In today’s market construction contracts can be very challenging in terms of the scope of works but equally in terms of risk management. Large amounts of cable are required for a range of applications, with various requirements for control, power supply and distribution. No two cables perform the same role, as specific materials are required for installations dependent on environmental conditions, and achieving a consistent mix of materials for the same cable products can sometimes be difficult.
Contracts will typically be vetted by your legal department in conjunction with those working for all the parties involved in the project. It is, however, not uncommon for the risk profile to sit with you, the contractor, but this depends based on the specific terms and conditions you may have agreed. It is certain your risk management strategy starts with sound practices including appropriate planning and preparation, expertise in execution and, of course robust health and safety procedures. Indemnity provisions will also typically feature within your contract or sub-contracts, which again serve to manage the risk. The costs of rectifying cable faults and the consequences of error can be hugely disproportionate to the sub-contract values, and this can pose a significant challenge should major faults arise, in a worst-case scenario.

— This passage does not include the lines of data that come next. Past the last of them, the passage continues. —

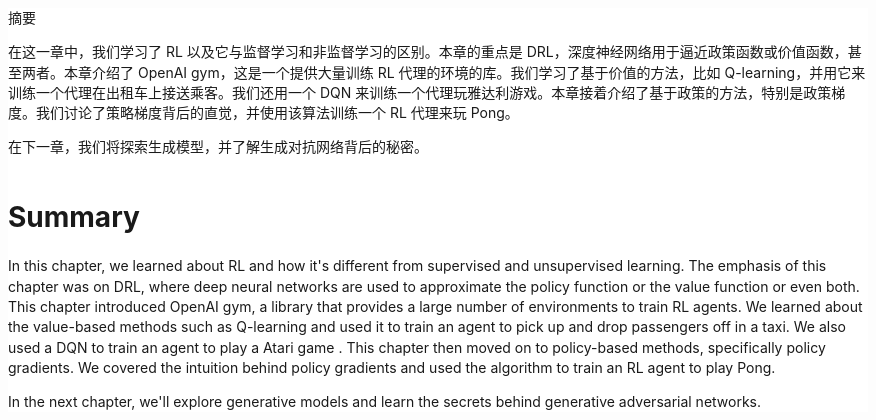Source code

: 摘要

在这一章中，我们学习了 RL 以及它与监督学习和非监督学习的区别。本章的重点是 DRL，深度神经网络用于逼近政策函数或价值函数，甚至两者。本章介绍了 OpenAI gym，这是一个提供大量训练 RL 代理的环境的库。我们学习了基于价值的方法，比如 Q-learning，并用它来训练一个代理在出租车上接送乘客。我们还用一个 DQN 来训练一个代理玩雅达利游戏。本章接着介绍了基于政策的方法，特别是政策梯度。我们讨论了策略梯度背后的直觉，并使用该算法训练一个 RL 代理来玩 Pong。

在下一章，我们将探索生成模型，并了解生成对抗网络背后的秘密。

<title>Summary</title>   

# Summary

In this chapter, we learned about RL and how it's different from supervised and unsupervised learning. The emphasis of this chapter was on DRL, where deep neural networks are used to approximate the policy function or the value function or even both. This chapter introduced OpenAI gym, a library that provides a large number of environments to train RL agents. We learned about the value-based methods such as Q-learning and used it to train an agent to pick up and drop passengers off in a taxi. We also used a DQN to train an agent to play a Atari game . This chapter then moved on to policy-based methods, specifically policy gradients. We covered the intuition behind policy gradients and used the algorithm to train an RL agent to play Pong.

In the next chapter, we'll explore generative models and learn the secrets behind generative adversarial networks.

Ensuring the products you specify and procure are to the highest levels of quality, safety and compliant with recognised industry standards is the first line of defence in terms of risk mitigation. Whilst any contracts must afford protection, prevention through the proper channels is far better than any cure.
The responsibility for ensuring quality cable is specified and installed does not simply fall to the electrical installer. As a contractor, you too are responsible for cable installation, and you could be found liable for any faults that occur. This could, in turn, have a negative impact on your business and may even result in the loss of key customers. While it is likely that your first concern when it comes to cables, is ensuring that they meet the relevant regulations and standards, simply specifying a cable that meets a recognised standard does not guarantee it will be suitable for the project or application. The materials may not be suitable for the conditions the cable will be installed into, which could result in the cable needing to be repaired or replaced shortly after installation.
The cost of buying cable is often a key consideration that makes specifying cheap cable tempting, but as with any item of importance, the cost of quality is almost always higher. Purchasing cheap cable that may not be compliant or suitable for application can create serious risks to health and safety. A further consideration in this decision can be the origin of the cable product.
A defect in a non-approved product is most likely to become evident during the installation or worse still, during commissioning or operation. Failures in cable can come in a range of guises, however sheath damage is probably the most common and this type of damage can occur during the manufacturing processes of spooling and un-spooling. Other cause of failure could be related to mechanical damage, which is associated with movement of product, and, of course, faults within manufacturing or specification which can, in worst cases, render the product unusable. There are several obstacles involved in accessing and recovering a failed cable, that has already been installed, which is a far more onerous process than planning the original installation. These obstacles can include things like, having to break or drill into concrete footings under which a problematic cable could be laid or having to access high ceilings or confined wall spaces as just a few examples.
Rectifying these sorts of issues can cost many times the value of the original purchase and installation in terms of the direct cost of gaining access alone.
Cable faults commonly arise from the use of poor-quality materials, right at the start of manufacturing process. These problems may not be detected, until it is too late, if at the product testing stages only specific characteristics are assessed.